* PAGE

·····

Skip to content
OpenTrain AI

Labelling Video Highlights for Food Videos

OpenTrain AI · Remote · Worldwide · Posted Jun 10, 2026

Apply for this job Per task · $0.05/label

# Video Moment Retrieval Annotation Guide - FOOD Domain

## Goal
Identify and mark temporal segments in videos that match natural language queries.
Provide accurate boundaries and domain-specific metadata for training.

## Instructions
1. **Read the Query**: Understand what action/event you need to find
2. **Watch the Video**: Identify all segments that match the query
3. **Mark Boundaries**: Use the timeline to mark precise start/end times
4. **Classify**: Select the action type and objects present
5. **Describe**: Write a visual proxy description for CLIP training

## Domain-Specific Actions
- chopping ingredients
- mise en place
- mixing ingredients
- kneading dough
- sautéing
- stirring the pot
- deglazing
- tasting food
- adding seasoning
- boiling
- grilling
- baking
- plating the dish
- garnishing
- sauce drizzle
- recipe introduction
- finished dish reveal
- eating reaction

## Quality Guidelines
- **Boundary Accuracy**: Mark within 0.5 seconds of actual moment
- **Query Specificity**: Segment should clearly match the query
- **Visual Description**: Write what you SEE, not what you know
- **Complete Coverage**: Mark ALL segments that match, not just the first one

## Visual Proxy Guidelines

Write descriptions that are:
- **Visually grounded**: "person in white chef coat slicing red tomatoes"

·····

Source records
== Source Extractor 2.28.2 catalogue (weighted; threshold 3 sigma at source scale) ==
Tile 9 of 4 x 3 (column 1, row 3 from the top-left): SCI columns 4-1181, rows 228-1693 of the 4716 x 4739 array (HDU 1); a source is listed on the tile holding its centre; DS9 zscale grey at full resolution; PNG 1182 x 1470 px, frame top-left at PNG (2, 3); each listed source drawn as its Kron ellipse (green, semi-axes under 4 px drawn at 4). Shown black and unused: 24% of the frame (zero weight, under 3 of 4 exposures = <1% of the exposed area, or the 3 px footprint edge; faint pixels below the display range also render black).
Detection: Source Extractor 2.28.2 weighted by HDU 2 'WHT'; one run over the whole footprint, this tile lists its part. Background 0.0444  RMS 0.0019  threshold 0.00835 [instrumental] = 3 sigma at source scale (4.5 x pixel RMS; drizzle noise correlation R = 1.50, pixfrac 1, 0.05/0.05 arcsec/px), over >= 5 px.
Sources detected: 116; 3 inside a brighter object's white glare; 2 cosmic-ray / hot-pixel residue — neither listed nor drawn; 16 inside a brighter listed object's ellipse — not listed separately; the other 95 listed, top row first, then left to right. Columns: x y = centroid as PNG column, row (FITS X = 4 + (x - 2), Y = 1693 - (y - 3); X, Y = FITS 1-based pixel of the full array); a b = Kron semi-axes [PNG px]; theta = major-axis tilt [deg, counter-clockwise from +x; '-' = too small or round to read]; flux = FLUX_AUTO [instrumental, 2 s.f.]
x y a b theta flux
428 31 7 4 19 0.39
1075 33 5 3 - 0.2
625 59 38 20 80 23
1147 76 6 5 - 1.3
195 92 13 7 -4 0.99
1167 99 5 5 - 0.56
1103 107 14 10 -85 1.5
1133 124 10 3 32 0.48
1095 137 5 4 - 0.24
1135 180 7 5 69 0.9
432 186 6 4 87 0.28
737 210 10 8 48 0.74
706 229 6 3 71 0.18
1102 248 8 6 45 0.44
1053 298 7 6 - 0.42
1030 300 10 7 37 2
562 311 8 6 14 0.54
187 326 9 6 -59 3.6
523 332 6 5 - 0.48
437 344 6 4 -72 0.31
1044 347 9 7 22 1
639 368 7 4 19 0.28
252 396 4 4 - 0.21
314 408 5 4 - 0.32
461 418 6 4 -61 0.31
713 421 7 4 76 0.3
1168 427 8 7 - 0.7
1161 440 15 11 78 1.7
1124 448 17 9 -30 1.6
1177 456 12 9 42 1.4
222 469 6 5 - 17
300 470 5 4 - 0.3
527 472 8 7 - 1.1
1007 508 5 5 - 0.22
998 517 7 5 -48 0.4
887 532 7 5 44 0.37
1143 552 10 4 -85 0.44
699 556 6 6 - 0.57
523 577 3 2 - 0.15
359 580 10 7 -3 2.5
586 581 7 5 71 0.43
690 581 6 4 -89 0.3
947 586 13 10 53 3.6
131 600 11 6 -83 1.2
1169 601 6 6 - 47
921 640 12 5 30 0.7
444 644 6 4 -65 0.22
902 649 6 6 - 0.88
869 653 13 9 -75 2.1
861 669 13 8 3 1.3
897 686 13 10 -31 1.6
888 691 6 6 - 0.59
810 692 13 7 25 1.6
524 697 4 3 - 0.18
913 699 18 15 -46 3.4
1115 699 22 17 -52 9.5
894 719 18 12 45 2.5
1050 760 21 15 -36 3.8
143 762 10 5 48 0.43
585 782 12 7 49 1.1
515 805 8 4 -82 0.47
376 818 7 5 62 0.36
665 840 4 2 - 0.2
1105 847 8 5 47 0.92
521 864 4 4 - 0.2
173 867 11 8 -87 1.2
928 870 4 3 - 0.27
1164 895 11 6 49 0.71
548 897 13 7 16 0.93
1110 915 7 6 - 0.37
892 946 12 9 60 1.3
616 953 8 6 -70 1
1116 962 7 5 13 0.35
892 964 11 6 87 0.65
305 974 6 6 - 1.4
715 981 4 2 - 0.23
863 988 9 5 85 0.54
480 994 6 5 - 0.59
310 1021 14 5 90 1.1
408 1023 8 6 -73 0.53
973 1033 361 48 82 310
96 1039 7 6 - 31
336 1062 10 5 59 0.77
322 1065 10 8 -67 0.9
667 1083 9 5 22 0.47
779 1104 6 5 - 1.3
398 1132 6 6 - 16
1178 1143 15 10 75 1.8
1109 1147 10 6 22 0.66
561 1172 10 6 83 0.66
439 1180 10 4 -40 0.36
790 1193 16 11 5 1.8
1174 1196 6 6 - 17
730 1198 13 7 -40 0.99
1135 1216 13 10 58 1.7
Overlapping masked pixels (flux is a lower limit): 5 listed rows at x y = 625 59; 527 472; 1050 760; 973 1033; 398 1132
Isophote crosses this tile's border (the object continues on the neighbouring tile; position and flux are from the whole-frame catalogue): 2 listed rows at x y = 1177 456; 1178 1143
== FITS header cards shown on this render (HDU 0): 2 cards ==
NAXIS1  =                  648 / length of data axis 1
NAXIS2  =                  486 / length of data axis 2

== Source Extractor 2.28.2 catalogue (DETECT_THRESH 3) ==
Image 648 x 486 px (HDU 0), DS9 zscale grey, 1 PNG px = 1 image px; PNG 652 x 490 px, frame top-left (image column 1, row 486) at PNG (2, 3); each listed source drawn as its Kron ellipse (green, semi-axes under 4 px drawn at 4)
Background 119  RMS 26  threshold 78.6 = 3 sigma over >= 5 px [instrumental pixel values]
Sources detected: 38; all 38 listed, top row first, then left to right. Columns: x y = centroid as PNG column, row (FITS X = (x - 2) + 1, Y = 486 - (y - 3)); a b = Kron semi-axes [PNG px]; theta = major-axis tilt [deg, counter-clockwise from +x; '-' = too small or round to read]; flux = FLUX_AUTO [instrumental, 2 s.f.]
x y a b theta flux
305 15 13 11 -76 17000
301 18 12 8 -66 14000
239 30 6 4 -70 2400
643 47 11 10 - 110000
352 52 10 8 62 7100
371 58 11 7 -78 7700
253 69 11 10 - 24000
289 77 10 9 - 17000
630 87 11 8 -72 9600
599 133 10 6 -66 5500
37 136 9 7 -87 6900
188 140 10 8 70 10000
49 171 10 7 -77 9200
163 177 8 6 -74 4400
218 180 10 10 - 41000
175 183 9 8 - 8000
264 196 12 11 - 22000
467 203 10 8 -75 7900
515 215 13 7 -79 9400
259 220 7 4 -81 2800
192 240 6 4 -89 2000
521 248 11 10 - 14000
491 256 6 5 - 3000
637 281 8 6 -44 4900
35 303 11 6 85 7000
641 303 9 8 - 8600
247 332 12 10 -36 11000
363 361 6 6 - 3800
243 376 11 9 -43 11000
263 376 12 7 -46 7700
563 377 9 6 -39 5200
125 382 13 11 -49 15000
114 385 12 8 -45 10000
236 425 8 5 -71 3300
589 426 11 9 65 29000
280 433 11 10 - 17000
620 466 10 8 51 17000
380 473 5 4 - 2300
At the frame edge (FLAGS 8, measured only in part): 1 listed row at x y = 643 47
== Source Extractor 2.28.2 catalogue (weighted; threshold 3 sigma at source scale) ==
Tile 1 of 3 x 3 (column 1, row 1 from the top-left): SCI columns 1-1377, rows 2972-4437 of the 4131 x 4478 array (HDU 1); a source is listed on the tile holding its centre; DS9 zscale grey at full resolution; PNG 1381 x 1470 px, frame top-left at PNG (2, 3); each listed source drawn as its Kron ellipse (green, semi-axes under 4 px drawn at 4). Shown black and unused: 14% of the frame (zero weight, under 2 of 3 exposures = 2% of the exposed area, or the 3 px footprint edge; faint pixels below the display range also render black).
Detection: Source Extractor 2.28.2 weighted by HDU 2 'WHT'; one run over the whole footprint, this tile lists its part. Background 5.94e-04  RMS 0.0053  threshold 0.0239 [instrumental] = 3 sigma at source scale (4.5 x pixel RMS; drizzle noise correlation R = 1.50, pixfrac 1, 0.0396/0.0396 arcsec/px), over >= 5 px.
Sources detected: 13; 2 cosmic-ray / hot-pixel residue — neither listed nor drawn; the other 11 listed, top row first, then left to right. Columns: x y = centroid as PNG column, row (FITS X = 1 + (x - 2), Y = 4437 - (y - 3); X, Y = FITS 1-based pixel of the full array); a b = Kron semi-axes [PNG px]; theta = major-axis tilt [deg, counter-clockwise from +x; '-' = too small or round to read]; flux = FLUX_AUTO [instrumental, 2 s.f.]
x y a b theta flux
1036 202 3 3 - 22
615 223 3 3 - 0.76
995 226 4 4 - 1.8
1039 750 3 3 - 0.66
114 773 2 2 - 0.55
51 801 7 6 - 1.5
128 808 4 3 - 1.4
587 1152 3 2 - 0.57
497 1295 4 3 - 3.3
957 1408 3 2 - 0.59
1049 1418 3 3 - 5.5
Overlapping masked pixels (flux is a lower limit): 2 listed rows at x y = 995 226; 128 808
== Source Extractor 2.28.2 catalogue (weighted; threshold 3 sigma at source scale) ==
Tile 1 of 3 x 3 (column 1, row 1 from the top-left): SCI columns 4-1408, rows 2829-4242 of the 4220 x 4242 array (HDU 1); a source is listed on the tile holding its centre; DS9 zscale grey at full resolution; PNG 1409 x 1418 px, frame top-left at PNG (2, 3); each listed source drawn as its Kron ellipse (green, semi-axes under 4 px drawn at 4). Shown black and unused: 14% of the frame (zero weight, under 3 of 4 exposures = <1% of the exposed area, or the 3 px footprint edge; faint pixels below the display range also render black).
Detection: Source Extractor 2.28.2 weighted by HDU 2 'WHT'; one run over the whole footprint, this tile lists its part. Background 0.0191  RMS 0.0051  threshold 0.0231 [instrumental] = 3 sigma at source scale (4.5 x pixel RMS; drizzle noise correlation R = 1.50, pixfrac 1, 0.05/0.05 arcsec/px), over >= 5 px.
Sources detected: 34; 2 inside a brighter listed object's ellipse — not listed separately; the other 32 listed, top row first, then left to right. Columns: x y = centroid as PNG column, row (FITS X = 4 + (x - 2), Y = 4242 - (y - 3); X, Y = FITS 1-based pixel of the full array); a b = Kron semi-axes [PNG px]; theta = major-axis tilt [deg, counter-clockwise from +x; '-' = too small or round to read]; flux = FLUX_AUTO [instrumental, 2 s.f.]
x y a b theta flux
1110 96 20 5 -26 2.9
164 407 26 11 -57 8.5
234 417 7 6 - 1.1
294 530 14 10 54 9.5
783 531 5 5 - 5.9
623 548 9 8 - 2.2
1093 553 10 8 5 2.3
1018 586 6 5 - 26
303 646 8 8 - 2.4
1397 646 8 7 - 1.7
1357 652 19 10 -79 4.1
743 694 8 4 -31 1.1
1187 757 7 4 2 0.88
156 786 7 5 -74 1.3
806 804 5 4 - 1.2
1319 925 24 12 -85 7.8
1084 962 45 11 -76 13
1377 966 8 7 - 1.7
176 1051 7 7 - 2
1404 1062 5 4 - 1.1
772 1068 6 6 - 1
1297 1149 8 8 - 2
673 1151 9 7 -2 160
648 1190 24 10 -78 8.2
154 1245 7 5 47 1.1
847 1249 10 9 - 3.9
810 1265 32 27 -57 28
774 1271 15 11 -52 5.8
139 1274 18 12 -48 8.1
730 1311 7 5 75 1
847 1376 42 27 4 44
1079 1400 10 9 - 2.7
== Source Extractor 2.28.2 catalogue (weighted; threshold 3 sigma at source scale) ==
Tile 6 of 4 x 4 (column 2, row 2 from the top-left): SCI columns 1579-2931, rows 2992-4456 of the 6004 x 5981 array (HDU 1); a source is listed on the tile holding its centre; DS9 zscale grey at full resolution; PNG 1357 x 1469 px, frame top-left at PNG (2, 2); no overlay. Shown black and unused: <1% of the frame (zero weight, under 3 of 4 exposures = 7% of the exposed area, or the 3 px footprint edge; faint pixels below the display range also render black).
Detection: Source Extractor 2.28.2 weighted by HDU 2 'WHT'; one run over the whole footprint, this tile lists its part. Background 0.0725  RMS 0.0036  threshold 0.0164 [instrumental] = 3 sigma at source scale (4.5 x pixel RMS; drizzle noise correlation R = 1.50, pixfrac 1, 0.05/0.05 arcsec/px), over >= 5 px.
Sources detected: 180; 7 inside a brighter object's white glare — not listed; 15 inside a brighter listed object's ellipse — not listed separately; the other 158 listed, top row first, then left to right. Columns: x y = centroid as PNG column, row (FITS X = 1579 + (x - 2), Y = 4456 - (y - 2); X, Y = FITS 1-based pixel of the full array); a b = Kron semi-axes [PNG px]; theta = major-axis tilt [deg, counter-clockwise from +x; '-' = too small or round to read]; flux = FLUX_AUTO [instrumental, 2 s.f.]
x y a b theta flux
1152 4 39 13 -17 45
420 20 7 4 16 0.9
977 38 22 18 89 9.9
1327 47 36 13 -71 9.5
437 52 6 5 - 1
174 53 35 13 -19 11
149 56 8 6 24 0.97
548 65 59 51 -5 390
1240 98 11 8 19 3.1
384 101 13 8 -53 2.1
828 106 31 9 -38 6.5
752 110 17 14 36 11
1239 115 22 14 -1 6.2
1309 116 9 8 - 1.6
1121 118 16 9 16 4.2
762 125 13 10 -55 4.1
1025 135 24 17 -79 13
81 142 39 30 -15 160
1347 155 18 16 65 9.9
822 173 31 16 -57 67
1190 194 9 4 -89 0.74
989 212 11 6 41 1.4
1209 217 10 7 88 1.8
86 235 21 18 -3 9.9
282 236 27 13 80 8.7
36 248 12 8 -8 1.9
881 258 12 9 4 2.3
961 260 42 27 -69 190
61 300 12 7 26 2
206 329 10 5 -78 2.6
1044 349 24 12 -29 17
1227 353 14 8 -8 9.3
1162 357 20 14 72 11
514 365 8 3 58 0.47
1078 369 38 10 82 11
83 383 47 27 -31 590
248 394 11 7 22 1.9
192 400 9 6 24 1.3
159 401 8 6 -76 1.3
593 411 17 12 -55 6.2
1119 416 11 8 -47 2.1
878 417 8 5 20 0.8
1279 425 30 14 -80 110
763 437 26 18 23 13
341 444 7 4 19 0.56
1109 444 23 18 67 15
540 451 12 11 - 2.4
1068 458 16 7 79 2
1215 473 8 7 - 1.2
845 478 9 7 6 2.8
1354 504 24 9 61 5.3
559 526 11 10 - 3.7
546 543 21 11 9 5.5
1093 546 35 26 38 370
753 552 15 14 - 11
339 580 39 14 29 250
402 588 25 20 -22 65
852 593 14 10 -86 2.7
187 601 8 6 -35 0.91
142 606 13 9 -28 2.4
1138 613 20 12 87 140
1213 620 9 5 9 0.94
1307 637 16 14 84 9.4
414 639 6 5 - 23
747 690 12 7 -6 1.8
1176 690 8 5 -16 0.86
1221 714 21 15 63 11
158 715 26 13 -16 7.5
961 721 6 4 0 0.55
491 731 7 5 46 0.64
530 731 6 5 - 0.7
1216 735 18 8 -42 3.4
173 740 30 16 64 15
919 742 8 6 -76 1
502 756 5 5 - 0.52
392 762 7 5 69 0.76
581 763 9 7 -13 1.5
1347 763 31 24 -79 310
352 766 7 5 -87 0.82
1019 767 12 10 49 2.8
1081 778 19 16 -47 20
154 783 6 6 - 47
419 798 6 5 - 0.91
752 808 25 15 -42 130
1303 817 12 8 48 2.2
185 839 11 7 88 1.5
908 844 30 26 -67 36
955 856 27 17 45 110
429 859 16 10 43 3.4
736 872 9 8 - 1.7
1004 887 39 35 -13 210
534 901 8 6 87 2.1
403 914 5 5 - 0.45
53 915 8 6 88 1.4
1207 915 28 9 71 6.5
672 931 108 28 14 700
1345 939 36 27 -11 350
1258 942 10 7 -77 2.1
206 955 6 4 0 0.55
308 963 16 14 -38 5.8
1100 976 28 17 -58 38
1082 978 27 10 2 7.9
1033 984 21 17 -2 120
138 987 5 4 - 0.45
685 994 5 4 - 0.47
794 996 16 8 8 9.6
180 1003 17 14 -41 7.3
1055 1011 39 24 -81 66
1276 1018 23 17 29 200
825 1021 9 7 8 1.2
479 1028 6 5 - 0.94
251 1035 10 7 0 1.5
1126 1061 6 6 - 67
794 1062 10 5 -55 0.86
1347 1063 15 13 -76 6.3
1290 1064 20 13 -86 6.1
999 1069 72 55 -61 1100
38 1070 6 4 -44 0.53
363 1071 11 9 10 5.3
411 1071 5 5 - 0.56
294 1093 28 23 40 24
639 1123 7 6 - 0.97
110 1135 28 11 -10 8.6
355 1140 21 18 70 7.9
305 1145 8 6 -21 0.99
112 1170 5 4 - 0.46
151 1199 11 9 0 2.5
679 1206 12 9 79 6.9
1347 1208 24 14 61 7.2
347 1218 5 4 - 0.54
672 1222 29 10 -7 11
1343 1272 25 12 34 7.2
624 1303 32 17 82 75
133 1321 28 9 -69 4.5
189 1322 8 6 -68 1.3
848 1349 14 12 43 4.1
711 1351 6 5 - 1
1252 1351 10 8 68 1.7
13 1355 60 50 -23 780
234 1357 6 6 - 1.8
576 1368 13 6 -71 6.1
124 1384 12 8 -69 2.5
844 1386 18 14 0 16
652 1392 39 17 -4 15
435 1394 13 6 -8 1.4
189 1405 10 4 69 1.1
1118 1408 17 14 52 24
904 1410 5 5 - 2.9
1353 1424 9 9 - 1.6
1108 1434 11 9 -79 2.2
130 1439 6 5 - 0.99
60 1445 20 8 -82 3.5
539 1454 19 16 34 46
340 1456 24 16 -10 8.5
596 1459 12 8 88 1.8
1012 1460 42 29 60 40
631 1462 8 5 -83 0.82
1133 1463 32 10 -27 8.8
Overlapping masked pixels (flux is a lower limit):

·····

* DIRECTIONS
A - In the food video annotation guide, how close to the actual moment must a marked boundary be?
B - Continue the food video annotation guide from the point where it stops.

* ANSWER SET
A - Within 0.5 seconds.

B -
- **Specific**: Not "cooking" but "stirring wooden spoon in stainless steel pot"
- **Action-focused**: Include the action and key objects
- **CLIP-friendly**: Use clear, descriptive language

## Common Mistakes to Avoid
- Marking too short (missing context)
- Marking too long (including unrelated content)
- Vague queries ("something interesting")
- Abstract descriptions ("delicious food" vs "golden brown crust on pie")

## Confidence Levels
- **High**: Certain about boundaries (within 0.5 seconds)
- **Medium**: Boundaries approximate (within 1-2 seconds)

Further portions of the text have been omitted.